Quad Learning’s American Honors program supposedly helps community college students go on to earn their bachelor’s degree. Taking the “2+2” approach (which is common tactic for many in community college), students complete the first two years of their education at community colleges participating in American Honors and finish at a four-year university.
“Over the past five to 10 years, there has been a flood of high-achieving, traditional college age students to community colleges,” said CEO Phil Bronner in a Q&A. “These students have been priced out of four-year college and turn to community college as the affordable alternative. Quad Learning helps community colleges build and scale honors programs through a mix of financing and dedicated capabilities. It enters the market as the demand for affordable honors education continues to grow and outstrip supply.”

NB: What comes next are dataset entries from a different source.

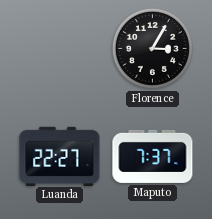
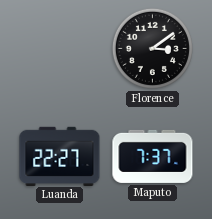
Florence: 3:05 -> 3:09
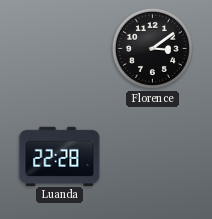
Luanda: 22:27 -> 22:28
Maputo: 7:37 -> none
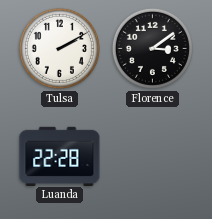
Tulsa: none -> 2:10
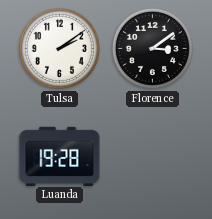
Tulsa: 2:10 -> 2:09
Luanda: 22:28 -> 19:28
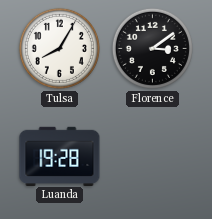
Tulsa: 2:09 -> 8:05
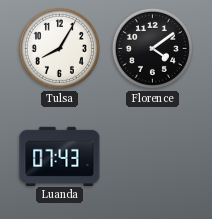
Florence: 3:09 -> 4:09
Luanda: 19:28 -> 07:43
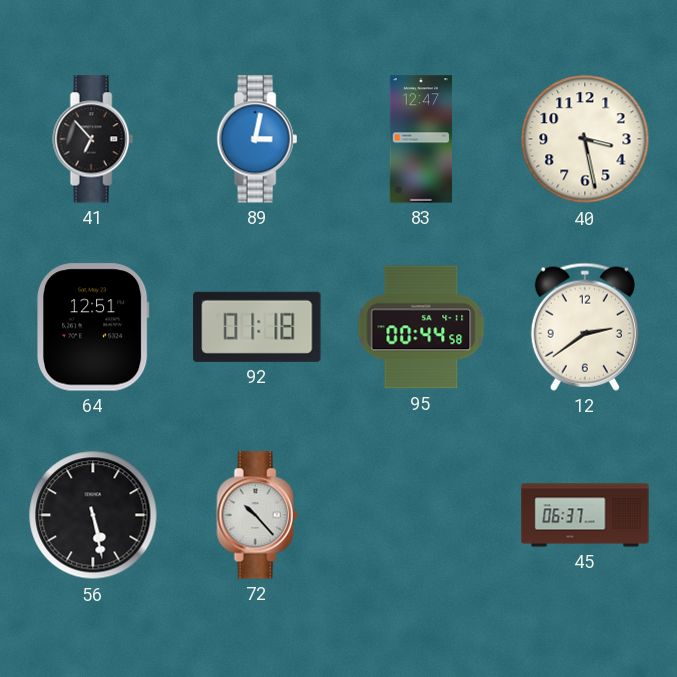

The costs of higher education are prohibitively high for a significant portion of Americans, and yet many community colleges and online education programs do not offer a comparable alternative. Quad Learning estimated that by participating in American Honors, students obtain bachelor’s degrees for 35 percent to 40 percent less than the cost of a traditional four-year program.

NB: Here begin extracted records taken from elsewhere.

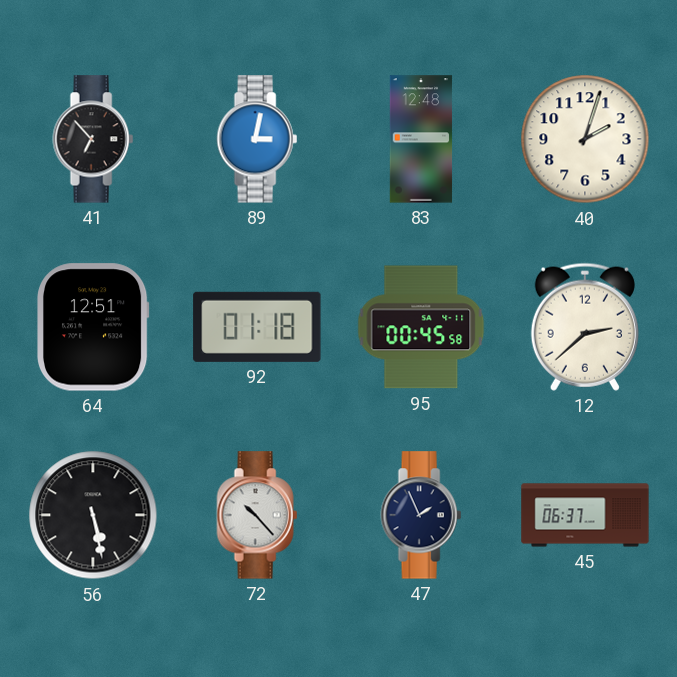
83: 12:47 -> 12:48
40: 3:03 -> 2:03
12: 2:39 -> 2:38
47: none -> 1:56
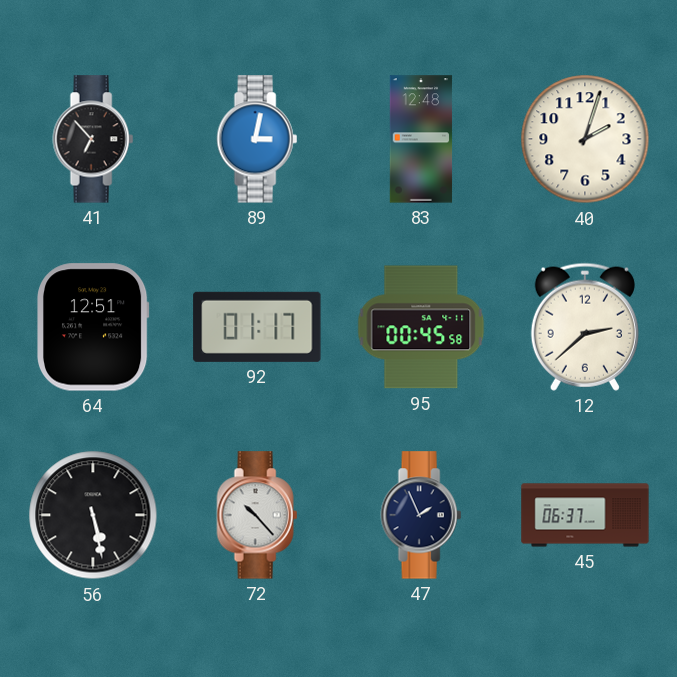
92: 01:18 -> 01:17
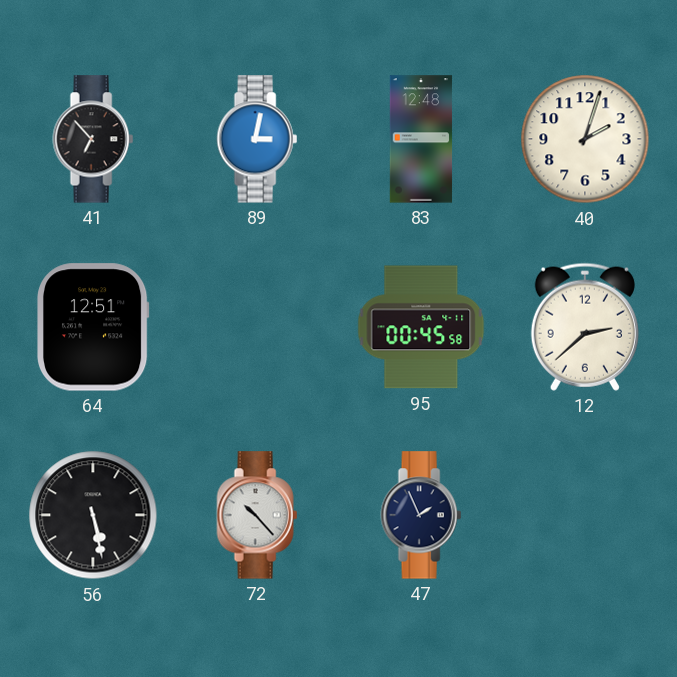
92: 01:17 -> none
45: 06:37 -> none
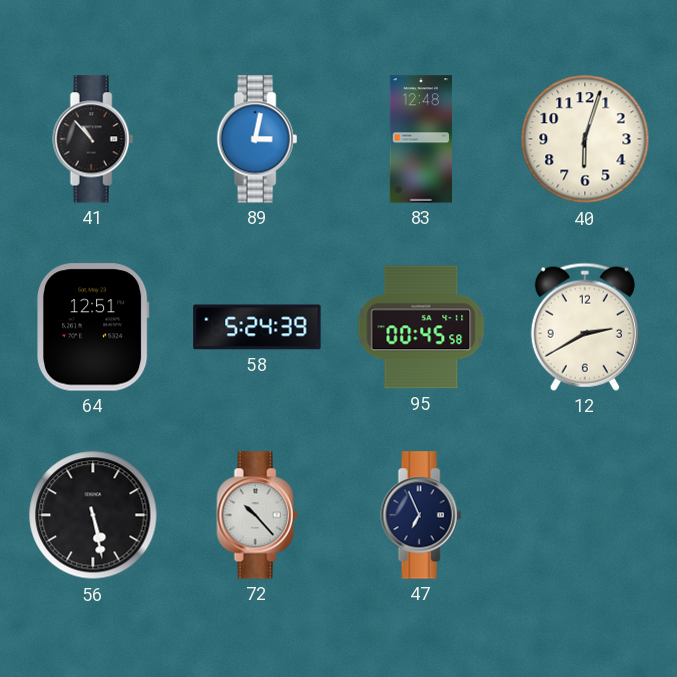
41: 6:53 -> 10:53
40: 2:03 -> 6:03
58: none -> 5:24
12: 2:38 -> 2:40
47: 1:56 -> 6:56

The platform delivers seminar-style classes in a virtual classroom led by qualified professors. American Honors also offers advisory and support systems for course planning, career exploration, and more to help student make a seamless transfer between community college and more rigorous curricula. The company partners with community colleges to create the curriculum and keeps all the elements of a student academic life into one place.
Tuition costs have skyrocketed over the past 30 years, and the total student loan debt is more than $1 trillion. Inside Higher Ed estimates that community college serve more than 40 percent of all undergraduate students in America. For those students who can’t afford to attend any college or university, Massively Open Online Courses (MOOCs) like Udacity, Coursera, and Khan Academy provide lower-cost education opportunities and classes in specific skills, like web development or design. These forms of learning are ideal in some cases, but not for students looking to be immersed in a community of learners and educators. American Honor seeks to “preserve the social and motivational scaffolding of traditional college.”
For this unique approach to opening up access to education, Quad Learning received financial support from Swan and Legend Fund, New Atlantic Ventures, New Enterprise Associayes, Comcast Ventures, and others. Quad Learning was founded in 2011 and is based in Washington D.C. So far, it has partnered with Community College of Spokane and Ivy Tech Community College in Indiana, and this $11 million will contribute to expanding nation wide.